I can still see Mike’s childhood in him — summers at his Uncle Eddie’s — though I was never there with him. It’s a sort of privilege I have, another special gallery. And I told him, on that train back to Brighton, about that time when I was thirteen. Was I still a child then? Dimming green fields slipped by the window, clumps of ghostly-white may blossom. It would have been one of those old, vanished, plumply upholstered train compartments. String luggage racks, wooden-framed invitations to south-coast beauty spots. Another world. Another sort of childhood too, it seems now. We had it to ourselves. Your dad had taken off his Chelsea boots, his socked feet were between my thighs. The Clos du Roi was still in our veins.

“We must go to Craiginish,” I said, “this summer. It’s our last chance.” Perhaps I really meant “my.” “Before my mum gets it.”

I could still say “mum.” She hadn’t yet become just “Fiona”—with now and then an emphasis on that first, already hissy “F.”

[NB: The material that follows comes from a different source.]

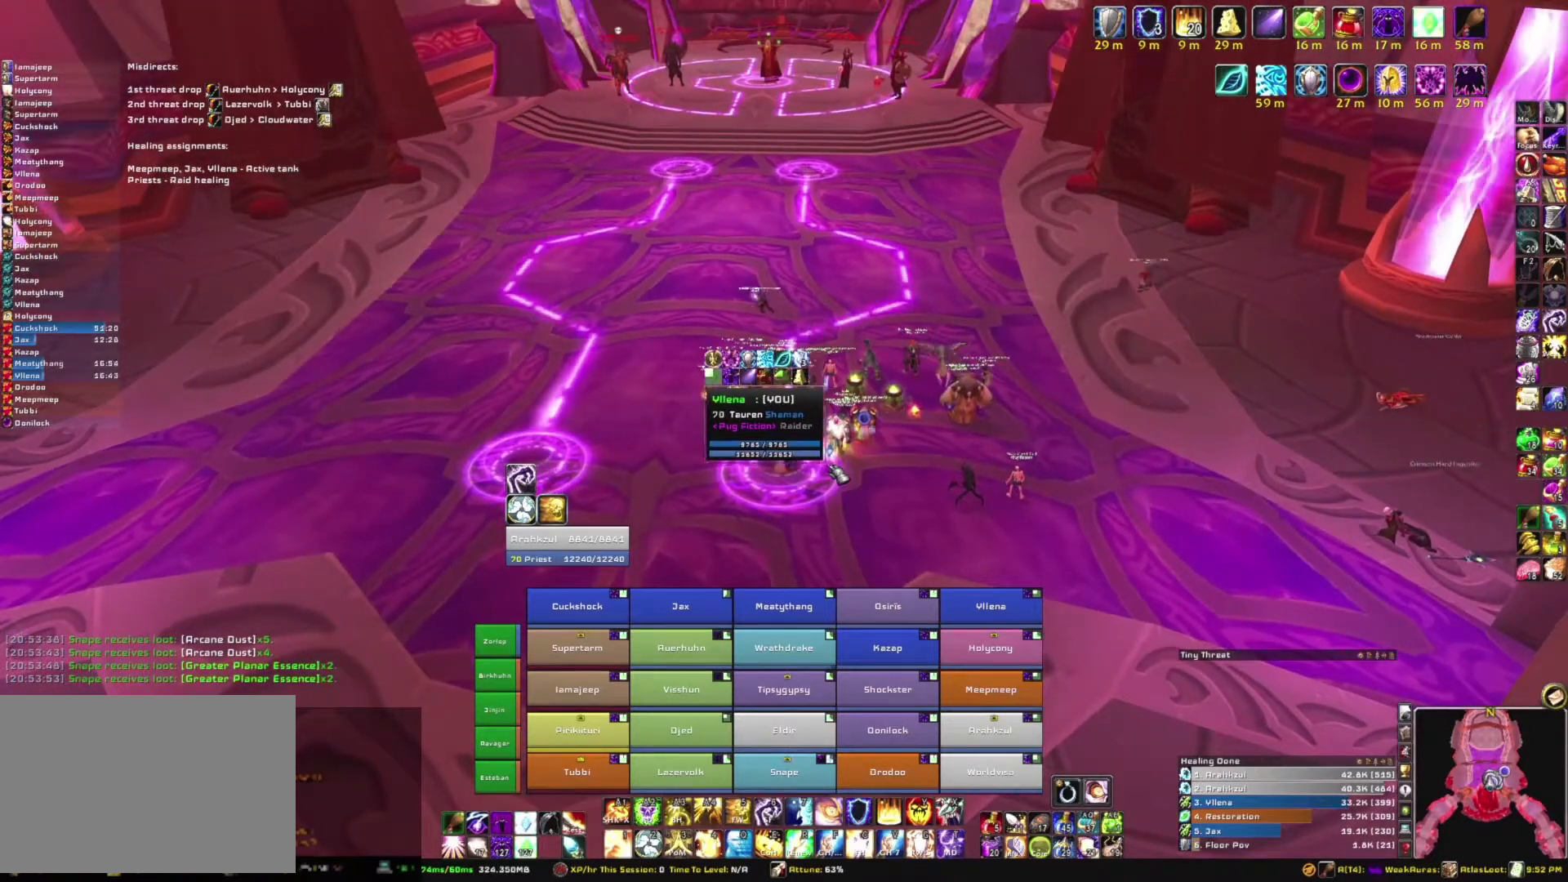
{"keys": [], "mouse": [], "events": []}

What a time to be talking about Scotland, while we sped back to the Sussex coast. Your dad might have thought, if he wasn’t so happily mollified by top-notch burgundy, that he was really being put through the hoops. First my father — so far, so good — now a trip to the bloody Highlands. And what a prospect: some windswept beach, as he must have seen it, in the frozen north. A “croft.” A croft? I had to do some serious talking up.